Bubenzer-Paim recommends EMS companies adapt using six tactical steps to get to a just-in-case approach:
- Encourage customers to shift away from placing frequent, smaller orders. Instead, EMS companies should get their customers to place larger orders to improve chances of securing needed components. That way, EMS companies can, in turn, place their own larger, less-frequent orders with their suppliers.
- Use robotics and AI to help overcome supply chain inertia. Automating manual processes and streamlining human-machine interactions can help reduce the pressure on supply chains, and couples well with just-in-case inventory buffers.
- Diversify across the globe. Having financial partners with a presence in key countries and regions can help manufacturers stay ahead of disruptions and maintain supplier relationships.

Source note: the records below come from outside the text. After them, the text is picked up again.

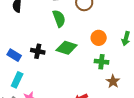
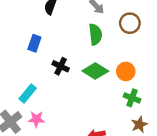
orange circle: (99, 38) -> (126, 71), moved
blue rectangle: (14, 55) -> (34, 43), moved, turned 64

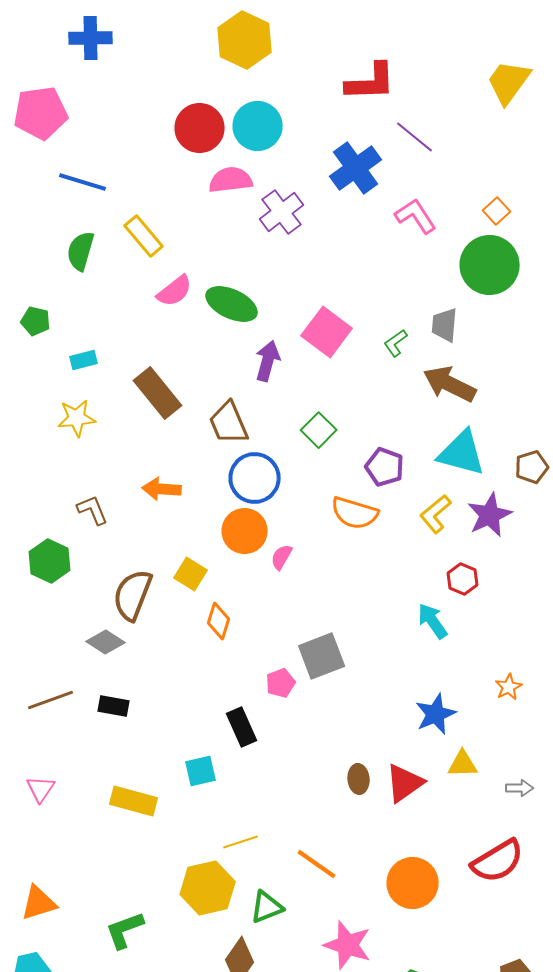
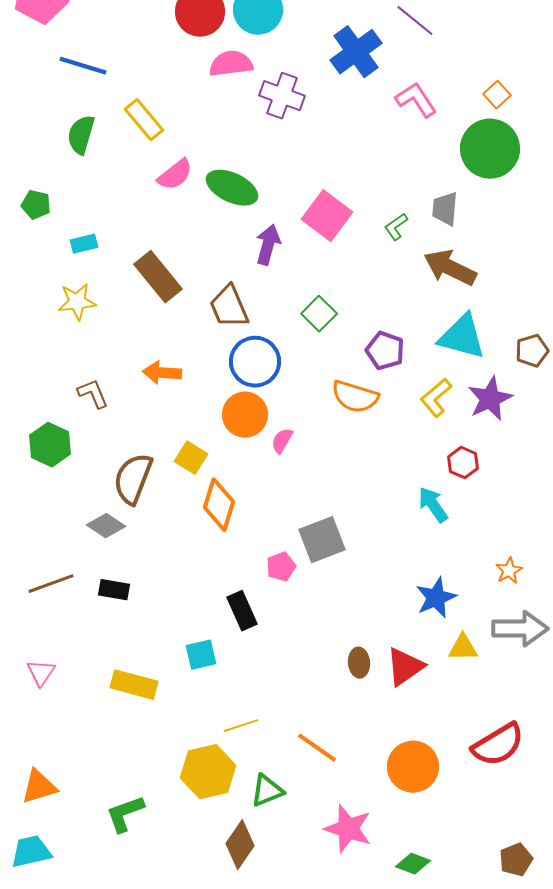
purple cross: (282, 212) -> (282, 96), turned -33
orange diamond: (219, 621) -> (219, 505), size x1.4
gray arrow: (520, 788) -> (520, 629), moved, size x2.0

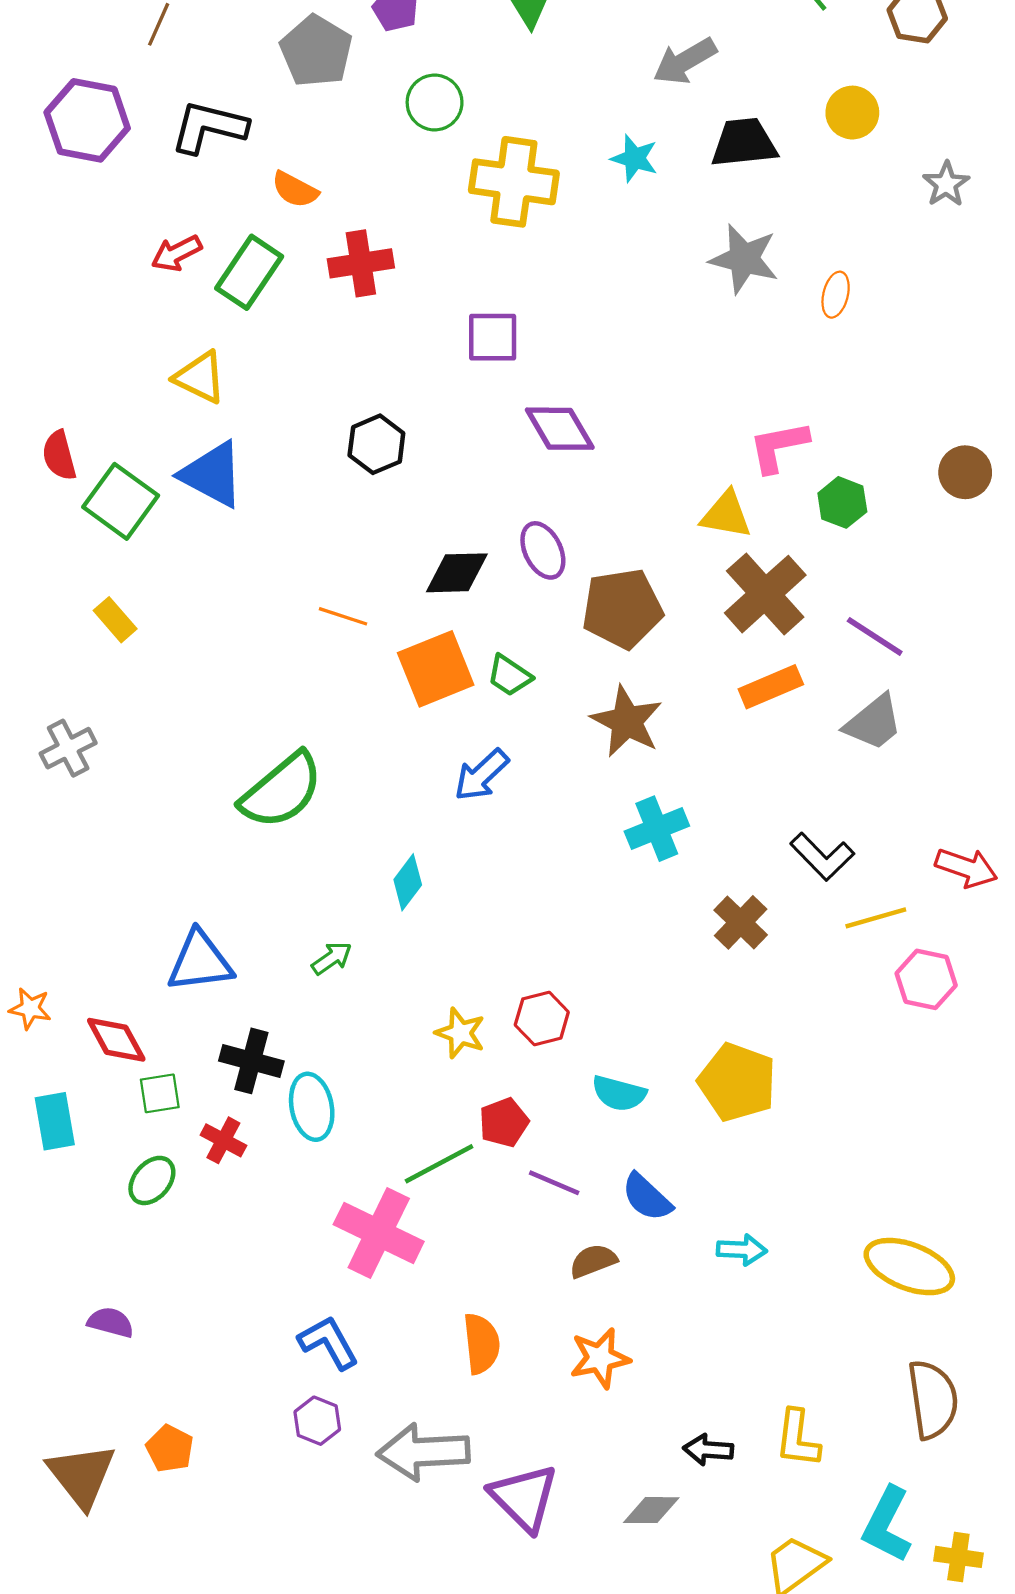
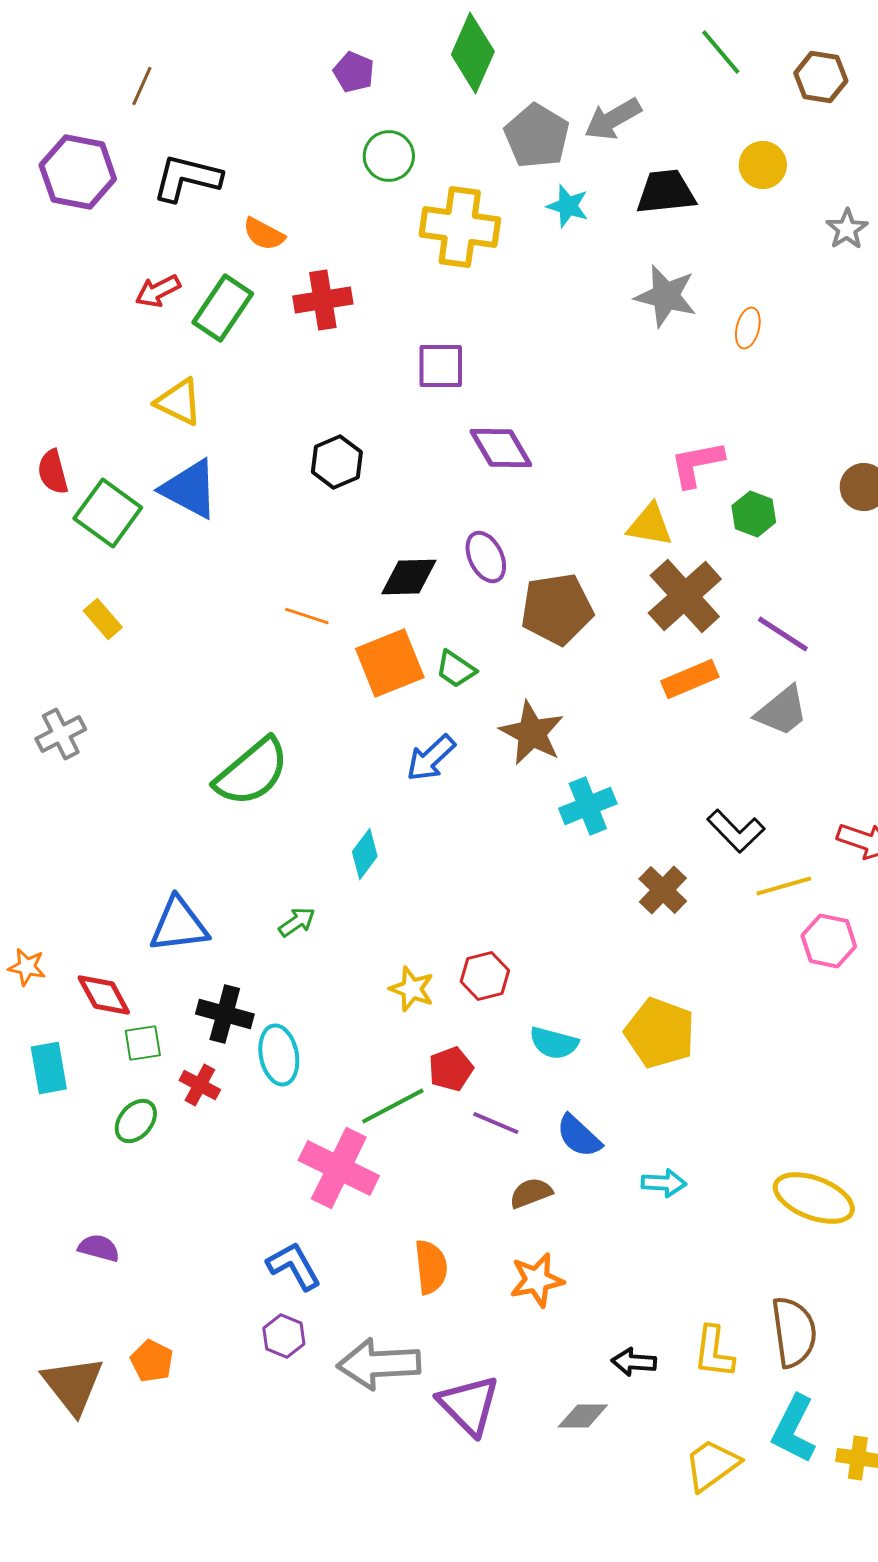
gray pentagon: (316, 51) -> (537, 136), moved
brown star: (627, 721) -> (532, 733), moved
brown semicircle: (933, 1399) -> (794, 1332), moved

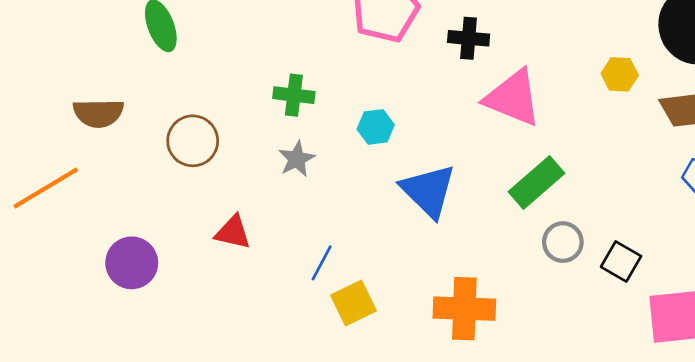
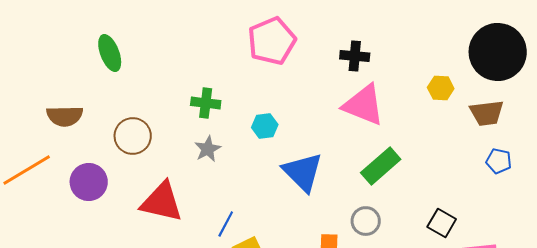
black cross: (469, 38) -> (355, 56), moved
red triangle: (233, 232) -> (162, 202), size x1.6
gray circle: (563, 242) -> (366, 221), moved
purple circle: (132, 263) -> (89, 182), moved

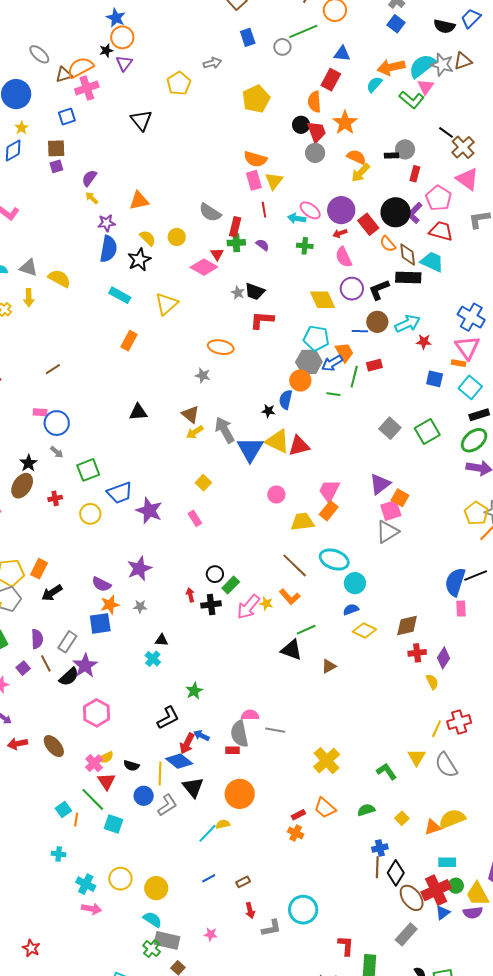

- Consider reshoring. Following the lead of giants like Samsung and Intel, EMS companies should consider building semiconductor factories in the United States to localize talent, recoup losses, and improve supplier-manufacturer relationships.
- Seek alternate financing mechanisms. EMS companies with cash-flow difficulties may benefit from financing channels that don’t require debt.
- Provide shorter payment terms to suppliers. This helps ensure that suppliers are able to keep operating and providing the necessary components to the EMS industry.
A Pivot to Penang
Seeking to diversify beyond China for offshore manufacturing capabilities has been an ongoing strategy in the electronics sector—and Penang, Malaysia, is fast becoming a major player in the global semiconductor industry.
Embracing the area recently is TTM Technologies, a Santa Ana, California-based manufacturer of printed circuit boards (PCB), radio frequency (RF) components and RF microwave/microelectronic assemblies, which just broke ground on a $130-million manufacturing plant in Penang.
TTM selected Penang based on the region’s favorable conditions for investment and operating costs, customer proximity, and supply chain support. Penang was also attractive, the company notes, due to its well-established electrical and electronics industry ecosystem. Penang is now estimated to contribute approximately 8% of the global back-end semiconductor output, boasting a network of more than 3,000 local suppliers, according to economic development booster organization, InvestPenang.
“As an early-mover into Southeast Asia for the production of advanced technology PCBs, TTM is responding to our customers’ needs for supply chain resiliency, regional diversification and growth capacity,” notes TTM President and CEO Tom Edman.
The new, highly automated plant will serve TTM’s global commercial markets including networking communications, data center computing, and medical, industrial, and instrumentation. Being built on 27 acres of industrial land at Penang Science Park, TTM expects to be fully operational there by 2025.